Exercise text:
*** Block opens ***

I looked after 79 Comm Regt for a couple years in the late 90's before they were disbanded - the Rapid Deployment Squadron was called "Rapid Divorce Sqn" because the folks were usually 6 in/6 out or 3 in/3 out of Bosnia, Central African Republic, Kosovo, and all other little shyte holes in the world except for the Golan, which was a CFJSR task IIRC.  The folks in 1 Line Sqn were tasked away roughly 300 days of the year on jobs, projects and deployments.

It annoyed more than a few people that they were getting burned out when there were about 800 operators/techs over at CFJSR spinning on their thumbs that were grovelling for deployments...they soon got reintegrated into the Regiment a little before I was posted in 2002.

MM


----------



## MilEME09

> Canada must do more to help NATO combat Russian threat, Mulroney says
> 
> 
> 
> Robert Fife
> 
> OTTAWA — The Globe and Mail
> 
> Published Monday, Jun. 20, 2016 7:30PM EDT
> 
> Last updated Monday, Jun. 20, 2016 7:30PM EDT
> 
> Former prime minister Brian Mulroney says the Trudeau government should choose the very best fighter jet to confront the growing threat from Russia as he urged Canada to play a more forceful role within NATO and the United Nations.
> 
> In a prepared text for a major foreign policy speech to the NATO Association of Canada on Monday night, Mr. Mulroney warned that Russian President Vladimir Putin is attempting to create a new Eurasian union dependent on Moscow.
> 
> “The primary challenge now is to thwart further expansion by Russia and to ensure that those NATO members that border Russia, especially Estonia, Latvia and Lithuania, remain secure and firmly under NATO’s wing,” he said.
> 
> NATO is scrambling to contain the threat by stationing four battalions of troops in the Baltic countries, but more needs to be done, Mr. Mulroney said.
> 
> “Canada is being invited to contribute troops in some way and, in my view, we should respond positively,” he said. “We need to be equipped and ready, as necessary, to preserve our values.”
> 
> Mr. Mulroney said Canada should double defence spending to 2 per cent of GDP.
> 
> “The simple reality is that if Canada expects NATO to do more on global security, we must decide to do more for NATO. That should be a top defence priority. What we cannot do is talk about Canada ‘being back’ in the world without making tangible commitments that will anchor our aspirations,” he said.
> 
> Mr. Mulroney was sharply critical of the Liberal government’s‎ waffling on an open competition for a new fighter jet. During the election campaign, Justin Trudeau promised to reject the former Conservative government’s favoured aircraft, the F-35 stealth jet, which 11 western allies have now bought.

*** Block closes ***

Task instructions:
• a. In the forum thread on Canada's military, roughly how many days a year were the people in 1 Line Sqn tasked away?
• b. Write a continuation of the forum thread on Canada's military, starting right after its last sentence.
The material that follows isn't needed for anything here.

Recorded data:
*** Block opens ***

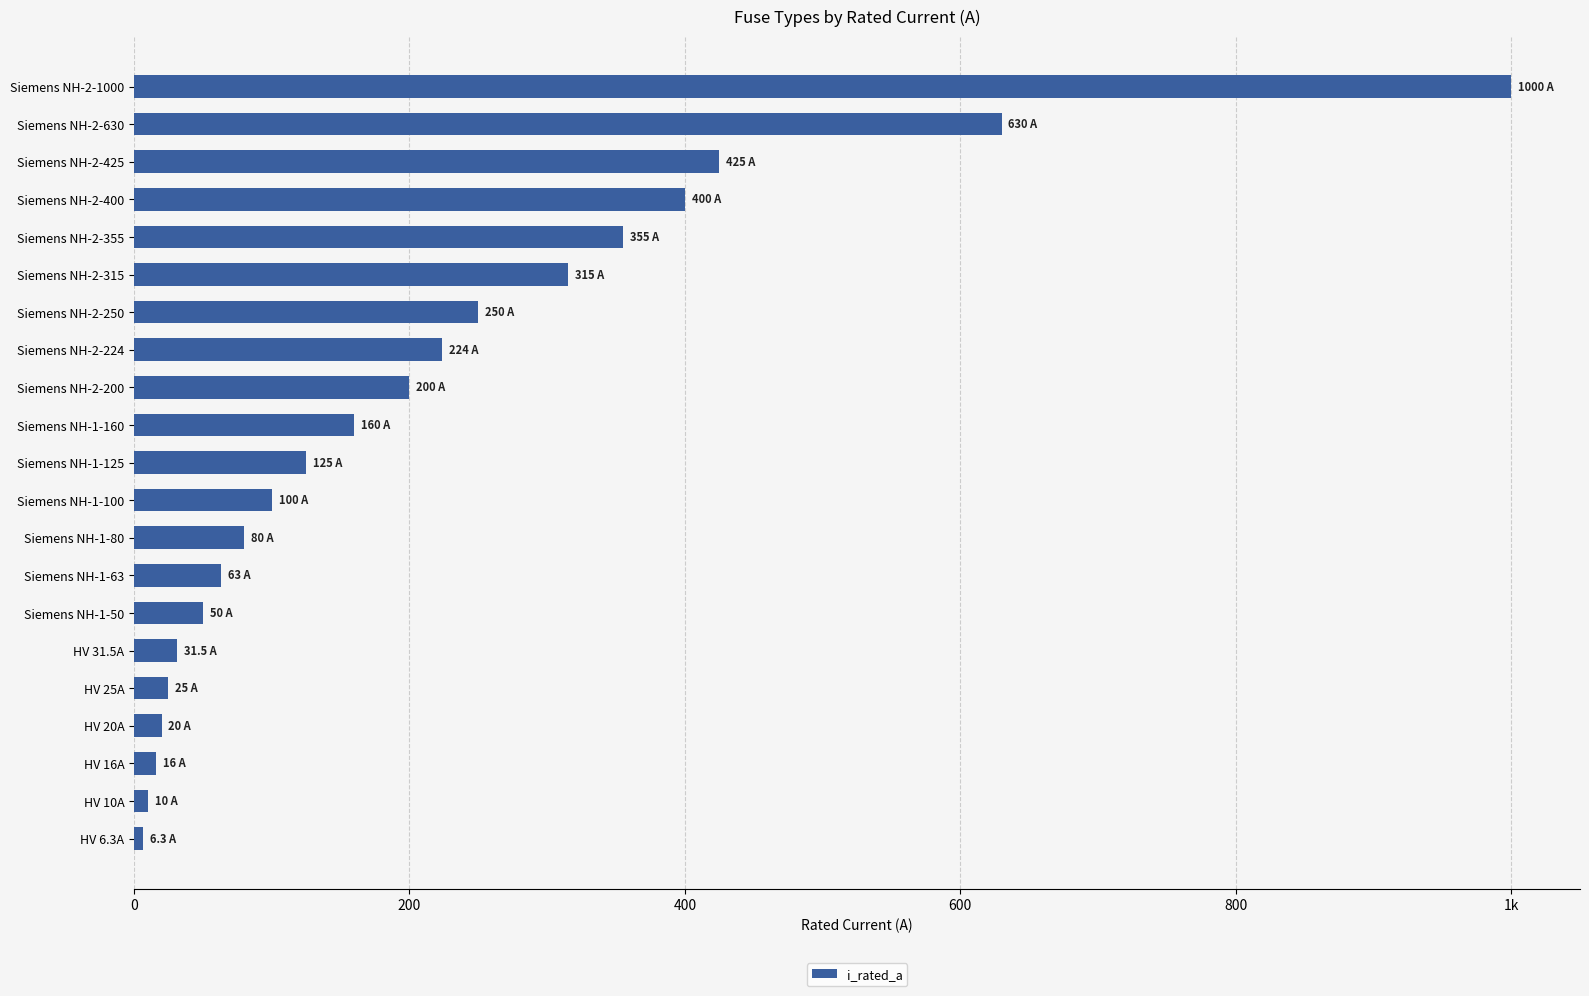

Are the bars horizontal?

Yes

*** Block closes ***

Numbered answers:
• a. Roughly 300 days of the year.

• b.
> 
> The government is considering Super Hornets as an interim replacement for the aging CF-18s‎.
> 
> “We need new fighter aircraft, but most of all, we need a decision on what we will buy to serve our strategic needs, not an interim purchase driven by political considerations that risk repeating the helicopter fiasco,” Mr. Mulroney said.
> 
> The former prime minister noted the problems that happened in the 1990s, when the Chrétien Liberals succeeded the Mulroney Conservatives and cancelled their $4.4-billion purchase of EH-101 helicopters. Mr. Chrétien’s decision cost taxpayers half a billion dollars in penalties. The government ended up buying the same helicopters, but the costs had then risen to $7.6-billion.
> 
> U.S. defence giant Lockheed Martin has already said Canada could lose $825-million in aerospace contracts that were signed with Canadian companies to build equipment for the F-35 jets if the Liberal government buys the Super Hornets.
> 
> Mr. Mulroney said Canada should follow the Australian model and set up an independent, arms-length agency to handle major defence procurement through an open bidding process.
> 
> He also urged Mr. Trudeau to join the U.S. anti-ballisic missile defence system to protect Canada from countries such as North Korea that are heavily investing in long-range nuclear missile capability.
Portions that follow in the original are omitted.